• _Task brief_:
Render the lines as a numbered list, starting at the line containing "алюминевая STAYER 3-х" and ending at the line containing "цена за шт.", with any blank lines omitted.

Dataset entries:
BEGIN
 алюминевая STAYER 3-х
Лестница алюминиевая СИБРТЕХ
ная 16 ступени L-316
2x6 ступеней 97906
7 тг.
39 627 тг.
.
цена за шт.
END
BEGIN
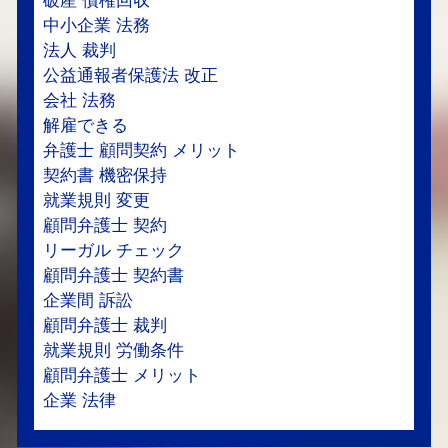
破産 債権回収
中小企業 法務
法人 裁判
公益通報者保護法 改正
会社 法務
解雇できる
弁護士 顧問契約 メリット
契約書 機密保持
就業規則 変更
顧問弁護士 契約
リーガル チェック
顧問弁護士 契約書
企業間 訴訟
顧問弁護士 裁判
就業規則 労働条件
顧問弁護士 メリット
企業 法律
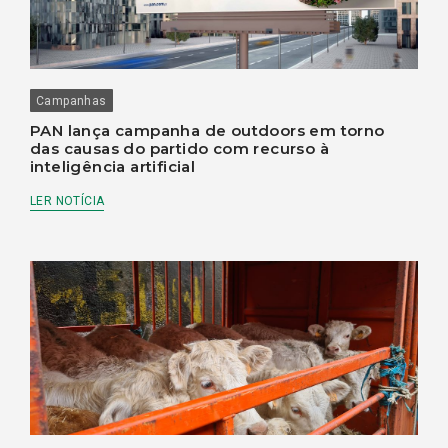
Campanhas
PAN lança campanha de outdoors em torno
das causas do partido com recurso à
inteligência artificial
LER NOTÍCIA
END
• _Result of this exercise_:
1.  алюминевая STAYER 3-х
2. Лестница алюминиевая СИБРТЕХ
3. ная 16 ступени L-316
4. 2x6 ступеней 97906
5. 7 тг.
6. 39 627 тг.
7. .
8. цена за шт.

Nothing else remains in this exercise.